Following the positive findings from IMbark, investigators initiated the phase 3 randomized, open label, multicenter IMpactMF trial comparing the efficacy and safety of imetelstat with that of best available therapy (Figure1,5).
The study aims to enroll a total of approximately 320 adult patients with intermediate-2 or high-risk myelofibrosis that is relapsed or refractory to treatment with a JAK inhibitor. Patients are eligible for enrollment if they have an ECOG performance status of 2 or less, have active myelofibrosis symptoms with a symptom score of at least 5 points according to the Myelofibrosis Symptom Assessment Form version 4.0, and have hematology and biochemical test values within the protocol defined limits. Patients with a peripheral blood blast count or a bone marrow blast count of 10% or more, with prior treatment with imetelstat, or who have undergone major surgery within 28 days prior to randomization will be excluded from enrollment.1,5
Eligible patients will be randomly assigned 2:1 to receive either imetelstat or best available therapy, which will consist of an investigator-selected nonJAK inhibitor treatment. Imetelstat at 9.4 mg/kg or best available therapy will be given every 3 weeks until disease progression or unacceptable toxicity, treatment discontinuation, or study end. Patients in the control arm will have the option to cross over to receive imetelstat if they meet the protocol-defined criteria for progressive disease.
The primary end point is OS, and secondary end points include symptom response rate, progression-free survival, and spleen response rate. The trial is recruiting patients and is estimated to be completed in August 2025.

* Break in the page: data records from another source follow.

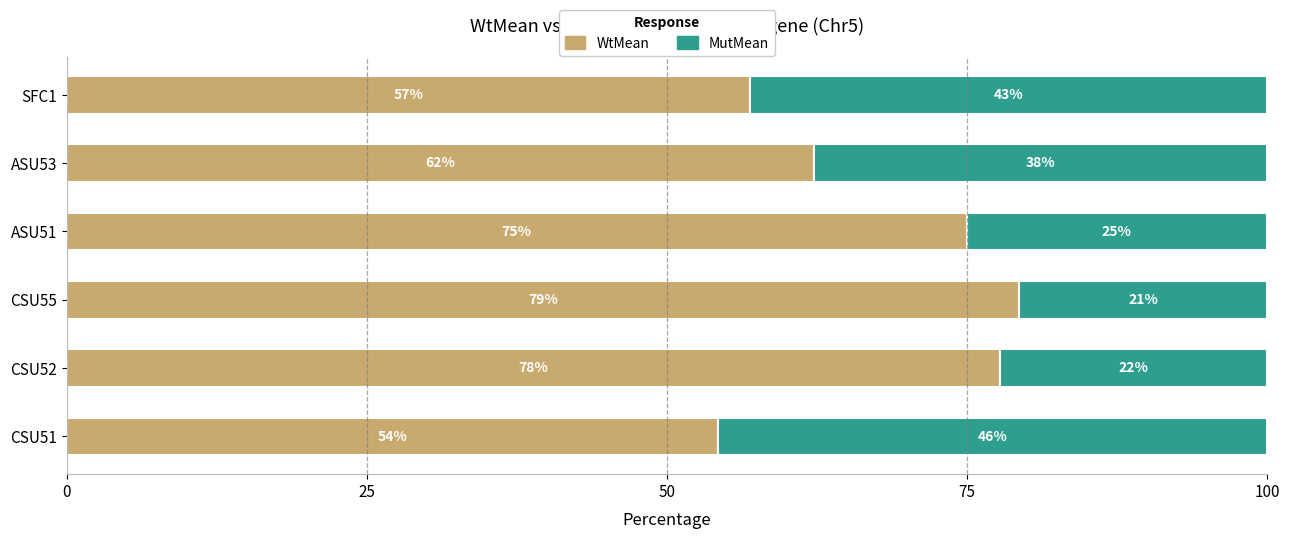

Read the WtMean value at CSU52.

77.7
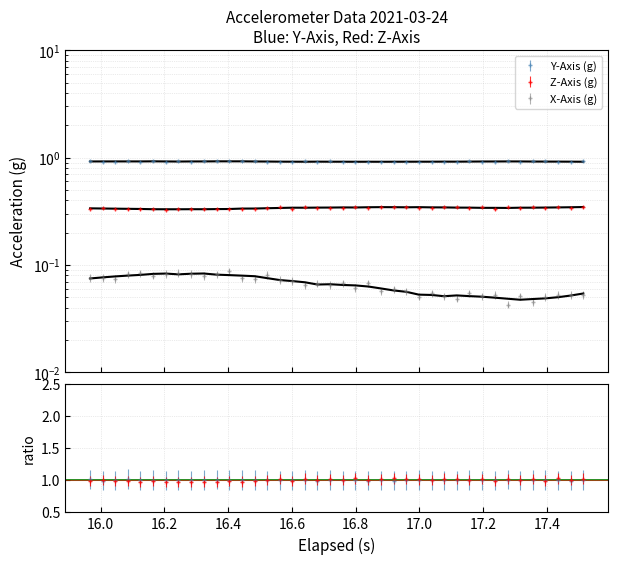

What is the minimum value for Y?

0.9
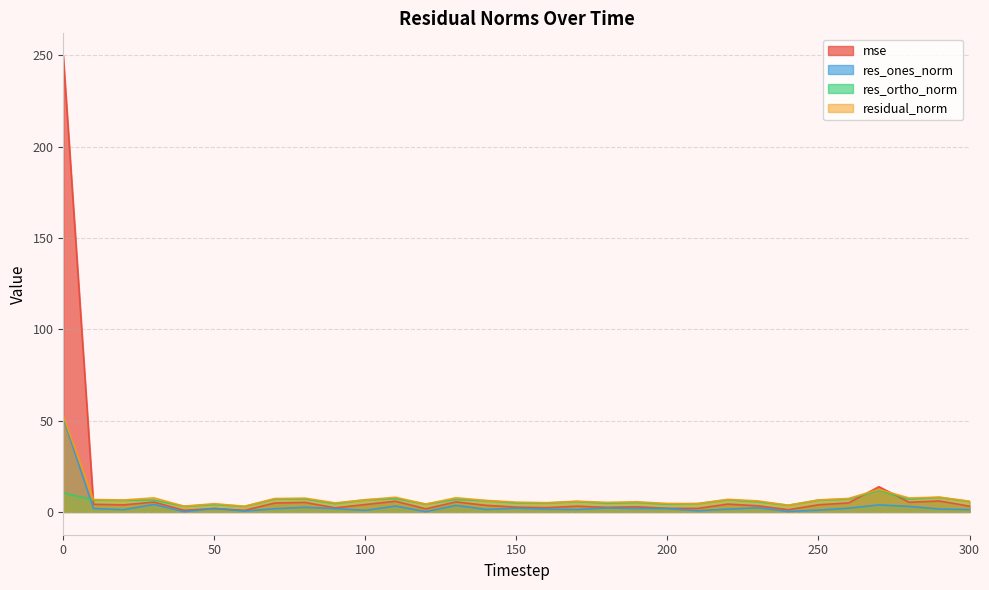

At which label is mse closest to 125?

270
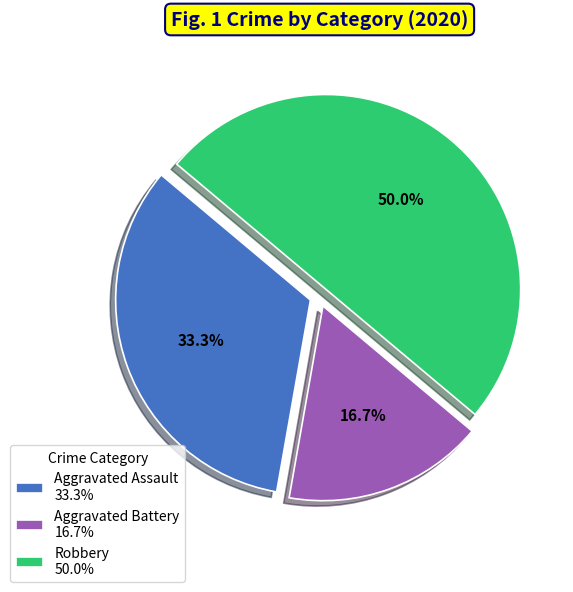

How much of the chart is everything except Aggravated Battery?

83.3%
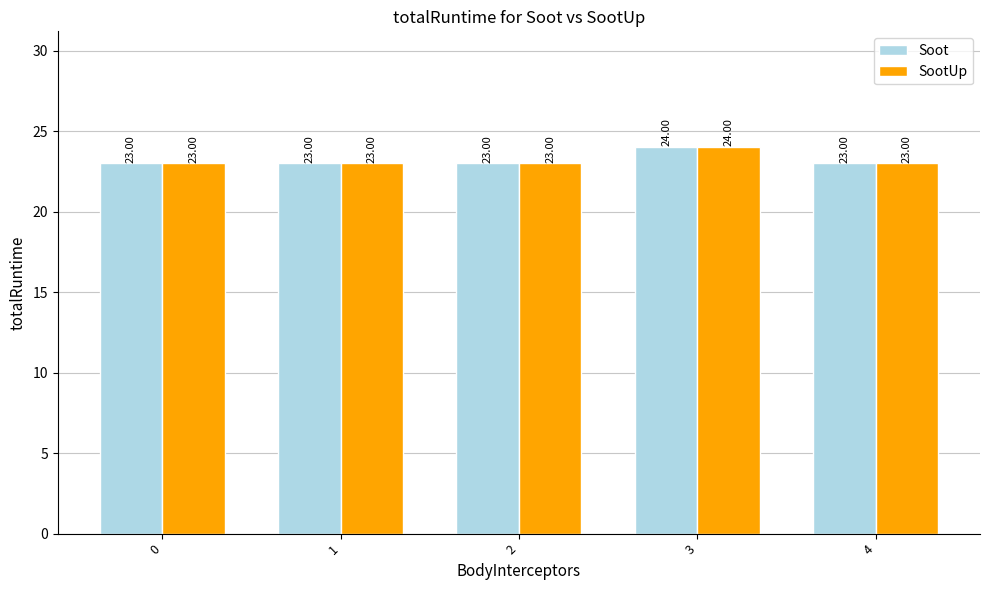

Does the chart contain stacked bars?

No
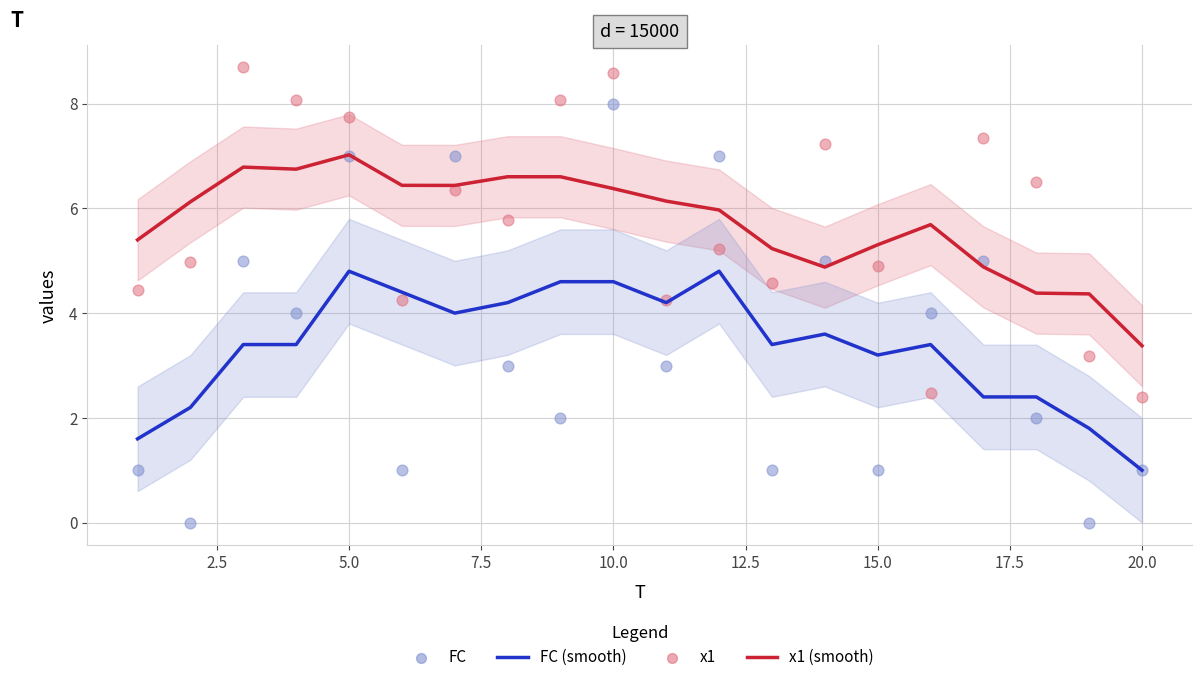

Which series reaches the minimum Y coordinate?

FC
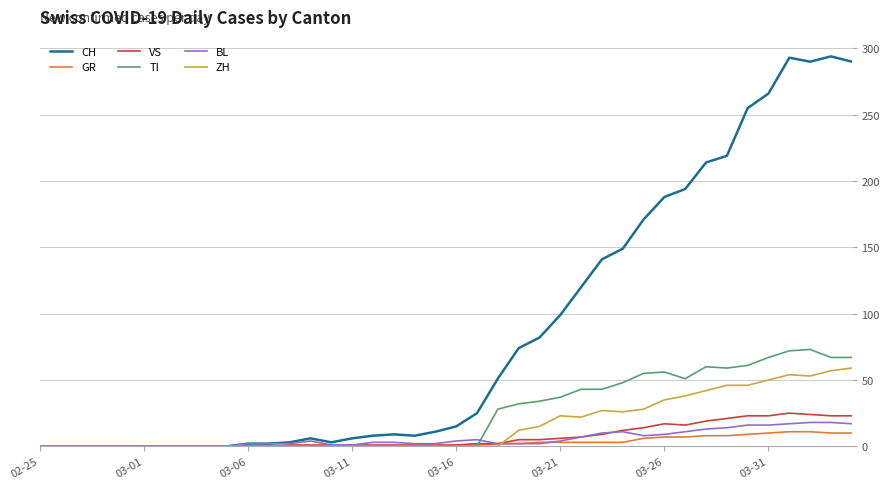

What is the greatest value displayed?

294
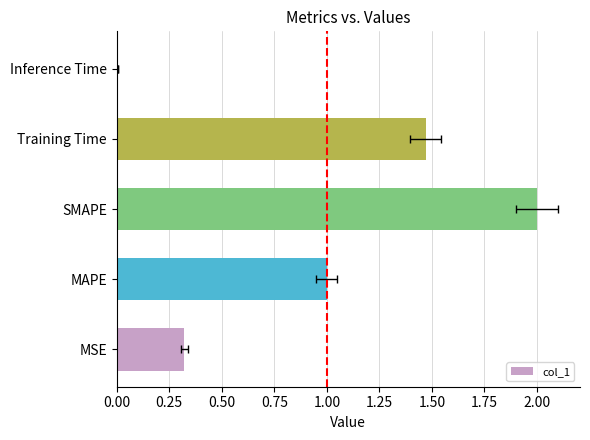

Does the chart contain any negative values?

No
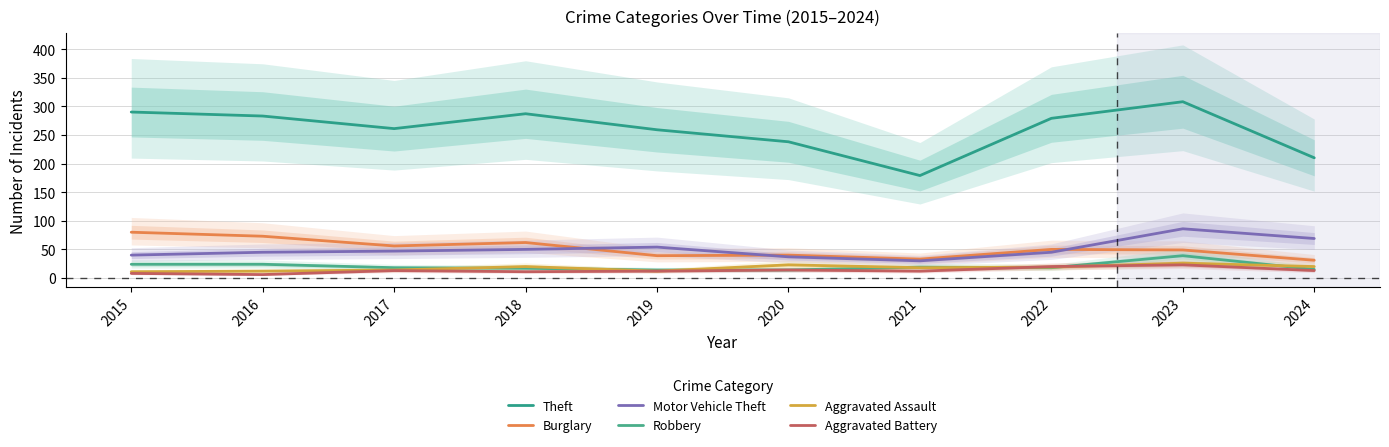

Between 2015 and 2022, which is larger?

2015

“This is [enrolling] patients who have really bad disease—it’s an unmet need; they don’t have excellent choices at that point [when they] are refractory to ruxolitinib,” Mascarenhas said. “I’m not aware of [other] studies in myelofibrosis where survival is an end point; usually it’s spleen and symptom benefit.
“We are in desperate need of therapies that can prolong survival in this patient population. For some patients, it might be a bridge to transplant, which is definitive and potentially curative. For other patients, it may simply be to improve survival, maybe improve their disease process default, [or] their malignant stem cell population. Maybe [other patients would] move on to other combination therapies—there are a lot of combination therapies moving forward in this space.”